Women tend to become head of the lab less often, and they usually don't get as much credit as men for this reason. See Rosalind Franklin, Jocelyn Bell, or Lise Meitner.
But they are here. I don't think there is any discrimination.

>> No.7418937

>>7418578
I don' think science is sexist, just not used to women being around and thus permeated with a male worldview.
It's always hard to get into a culture that is different from yours, that's why some women complain about "hostility" (not saying that there isn't any real hostility, but most of it is "being in a man's world").

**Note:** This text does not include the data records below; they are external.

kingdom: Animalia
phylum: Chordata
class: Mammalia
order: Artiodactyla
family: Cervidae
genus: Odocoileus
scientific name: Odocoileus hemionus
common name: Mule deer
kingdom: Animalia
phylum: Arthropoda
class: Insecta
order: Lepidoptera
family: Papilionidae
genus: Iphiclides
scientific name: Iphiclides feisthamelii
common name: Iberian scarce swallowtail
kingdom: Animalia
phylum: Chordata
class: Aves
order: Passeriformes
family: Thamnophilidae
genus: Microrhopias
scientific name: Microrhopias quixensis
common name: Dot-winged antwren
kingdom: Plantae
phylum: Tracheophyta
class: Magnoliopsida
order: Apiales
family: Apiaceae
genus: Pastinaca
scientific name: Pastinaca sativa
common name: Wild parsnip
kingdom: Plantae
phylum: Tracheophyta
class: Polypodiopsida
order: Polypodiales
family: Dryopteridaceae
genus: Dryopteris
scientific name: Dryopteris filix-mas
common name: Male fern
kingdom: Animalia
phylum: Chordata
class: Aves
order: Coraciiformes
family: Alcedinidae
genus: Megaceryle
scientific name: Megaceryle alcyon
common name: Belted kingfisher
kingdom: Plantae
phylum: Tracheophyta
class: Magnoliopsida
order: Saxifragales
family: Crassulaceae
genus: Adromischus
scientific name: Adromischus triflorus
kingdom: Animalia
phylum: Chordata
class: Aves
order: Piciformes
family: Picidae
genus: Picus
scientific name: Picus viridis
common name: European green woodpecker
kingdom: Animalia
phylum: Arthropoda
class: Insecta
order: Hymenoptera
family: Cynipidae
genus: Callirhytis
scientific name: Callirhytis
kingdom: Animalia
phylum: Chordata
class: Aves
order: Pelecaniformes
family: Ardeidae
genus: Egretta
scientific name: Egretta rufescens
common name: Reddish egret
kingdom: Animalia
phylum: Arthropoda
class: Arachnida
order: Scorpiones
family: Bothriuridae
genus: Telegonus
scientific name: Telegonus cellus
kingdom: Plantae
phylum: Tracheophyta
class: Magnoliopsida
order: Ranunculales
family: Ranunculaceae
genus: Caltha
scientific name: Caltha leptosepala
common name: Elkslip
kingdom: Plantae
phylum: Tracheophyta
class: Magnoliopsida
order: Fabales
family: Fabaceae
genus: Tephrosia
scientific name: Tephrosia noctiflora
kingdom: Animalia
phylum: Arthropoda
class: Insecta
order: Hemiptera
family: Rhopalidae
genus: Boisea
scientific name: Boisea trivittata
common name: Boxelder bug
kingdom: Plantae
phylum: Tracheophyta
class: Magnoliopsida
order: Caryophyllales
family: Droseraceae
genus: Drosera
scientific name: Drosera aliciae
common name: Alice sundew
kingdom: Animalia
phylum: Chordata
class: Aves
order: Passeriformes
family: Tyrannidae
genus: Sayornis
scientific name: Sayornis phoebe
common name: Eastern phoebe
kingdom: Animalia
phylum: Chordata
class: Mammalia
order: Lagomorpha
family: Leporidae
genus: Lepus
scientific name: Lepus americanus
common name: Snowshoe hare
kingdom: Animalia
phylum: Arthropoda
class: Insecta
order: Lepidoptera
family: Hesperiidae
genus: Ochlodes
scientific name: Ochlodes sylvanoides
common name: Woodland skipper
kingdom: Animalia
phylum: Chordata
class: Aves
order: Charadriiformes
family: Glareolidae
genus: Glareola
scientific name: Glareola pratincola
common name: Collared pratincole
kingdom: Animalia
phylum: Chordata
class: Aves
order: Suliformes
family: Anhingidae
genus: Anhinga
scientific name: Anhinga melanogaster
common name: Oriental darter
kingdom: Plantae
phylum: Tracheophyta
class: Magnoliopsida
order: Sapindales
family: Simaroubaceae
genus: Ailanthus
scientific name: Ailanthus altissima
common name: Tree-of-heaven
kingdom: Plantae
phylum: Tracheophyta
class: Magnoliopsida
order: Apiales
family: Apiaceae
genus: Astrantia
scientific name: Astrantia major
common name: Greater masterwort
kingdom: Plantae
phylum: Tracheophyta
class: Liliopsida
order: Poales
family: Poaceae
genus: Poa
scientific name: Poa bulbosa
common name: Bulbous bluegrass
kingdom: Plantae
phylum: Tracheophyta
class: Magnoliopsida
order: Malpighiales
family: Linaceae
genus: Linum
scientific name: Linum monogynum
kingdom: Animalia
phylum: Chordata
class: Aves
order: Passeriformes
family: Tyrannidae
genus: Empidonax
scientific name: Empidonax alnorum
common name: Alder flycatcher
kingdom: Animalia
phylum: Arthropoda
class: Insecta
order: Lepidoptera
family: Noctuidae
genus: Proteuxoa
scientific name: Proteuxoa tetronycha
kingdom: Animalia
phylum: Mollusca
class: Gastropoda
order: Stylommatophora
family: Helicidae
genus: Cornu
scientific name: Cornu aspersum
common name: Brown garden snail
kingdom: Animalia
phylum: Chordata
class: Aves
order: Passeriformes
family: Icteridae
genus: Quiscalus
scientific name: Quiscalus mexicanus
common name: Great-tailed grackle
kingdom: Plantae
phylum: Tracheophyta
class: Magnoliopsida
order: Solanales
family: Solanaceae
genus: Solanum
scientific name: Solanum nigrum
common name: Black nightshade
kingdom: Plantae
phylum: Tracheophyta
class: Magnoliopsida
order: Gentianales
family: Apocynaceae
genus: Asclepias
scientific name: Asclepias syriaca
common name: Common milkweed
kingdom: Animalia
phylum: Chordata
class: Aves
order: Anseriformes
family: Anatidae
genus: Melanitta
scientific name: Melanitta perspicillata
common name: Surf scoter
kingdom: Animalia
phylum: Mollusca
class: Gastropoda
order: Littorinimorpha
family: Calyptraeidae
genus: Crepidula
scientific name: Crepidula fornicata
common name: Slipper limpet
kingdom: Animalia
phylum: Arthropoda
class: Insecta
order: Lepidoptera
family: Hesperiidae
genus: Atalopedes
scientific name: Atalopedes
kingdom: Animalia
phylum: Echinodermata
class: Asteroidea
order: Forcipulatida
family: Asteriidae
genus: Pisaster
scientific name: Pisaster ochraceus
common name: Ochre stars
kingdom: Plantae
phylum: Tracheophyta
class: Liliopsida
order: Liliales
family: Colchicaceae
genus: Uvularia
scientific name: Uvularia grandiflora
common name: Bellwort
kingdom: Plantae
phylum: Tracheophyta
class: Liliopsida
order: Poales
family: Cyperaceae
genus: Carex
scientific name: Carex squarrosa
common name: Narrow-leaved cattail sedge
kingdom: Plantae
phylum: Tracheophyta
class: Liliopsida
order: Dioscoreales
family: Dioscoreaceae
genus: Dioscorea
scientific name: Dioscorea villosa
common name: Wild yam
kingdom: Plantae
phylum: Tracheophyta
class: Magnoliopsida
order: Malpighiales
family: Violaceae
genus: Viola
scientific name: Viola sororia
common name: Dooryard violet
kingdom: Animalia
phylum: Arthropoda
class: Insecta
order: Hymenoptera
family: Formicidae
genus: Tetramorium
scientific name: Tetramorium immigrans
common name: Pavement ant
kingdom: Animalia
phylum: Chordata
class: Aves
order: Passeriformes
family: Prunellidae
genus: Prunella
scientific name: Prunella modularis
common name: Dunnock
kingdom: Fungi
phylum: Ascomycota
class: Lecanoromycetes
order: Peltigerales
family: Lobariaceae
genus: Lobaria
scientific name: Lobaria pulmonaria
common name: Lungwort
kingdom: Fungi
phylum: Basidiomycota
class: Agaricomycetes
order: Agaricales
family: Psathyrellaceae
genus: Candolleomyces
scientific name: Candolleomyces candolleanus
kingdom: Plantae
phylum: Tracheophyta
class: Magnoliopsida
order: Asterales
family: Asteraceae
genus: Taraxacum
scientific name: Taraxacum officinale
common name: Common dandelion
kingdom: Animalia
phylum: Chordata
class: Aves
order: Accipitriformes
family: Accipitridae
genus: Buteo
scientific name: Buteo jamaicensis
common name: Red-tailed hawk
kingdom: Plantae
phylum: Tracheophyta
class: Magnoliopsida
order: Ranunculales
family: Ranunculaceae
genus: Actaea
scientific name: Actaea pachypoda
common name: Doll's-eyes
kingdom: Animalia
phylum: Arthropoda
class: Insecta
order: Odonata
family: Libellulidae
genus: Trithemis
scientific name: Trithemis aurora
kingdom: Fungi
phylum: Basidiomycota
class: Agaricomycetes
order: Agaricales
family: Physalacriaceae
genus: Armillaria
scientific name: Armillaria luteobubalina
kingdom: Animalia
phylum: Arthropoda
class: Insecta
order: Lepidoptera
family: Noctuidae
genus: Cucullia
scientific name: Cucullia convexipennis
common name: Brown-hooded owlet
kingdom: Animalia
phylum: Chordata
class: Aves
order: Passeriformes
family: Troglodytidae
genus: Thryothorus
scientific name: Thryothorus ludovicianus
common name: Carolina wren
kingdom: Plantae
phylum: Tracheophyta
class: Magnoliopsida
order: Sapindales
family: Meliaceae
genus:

Judging form the few women in my engineering course I'm certain that women aren't any less made for science than men are, but something in our (and in pretty much every other culture on this planet) keeps the majority of women from being generally interested in hard science, I'd love to know what it is.

>> No.7418940
File: 17 KB, 429x241, male_female_bell_curve_.png [View same] [iqdb] [saucenao] [google]
7418940

>>7418578
On which metric exactly ?

>> No.7419267

>>7418937
Maybe it's just the women I've known, but at my high school most of the women were interested in medicine and most of the men were interested in engineering. I feel like men tend to want to build, and women want to nurture, at least on some level (not to say that there isn't deviation from that, I just mean on average). Maybe that's sexist, idk. I feel like in the next couple decades we won't see a MAJOR shift with respect to comp sci or (mechanical) engineering, but we'll see medicine and biology dominated by women. Could just be where I'm from or the time period we live in. Who knows.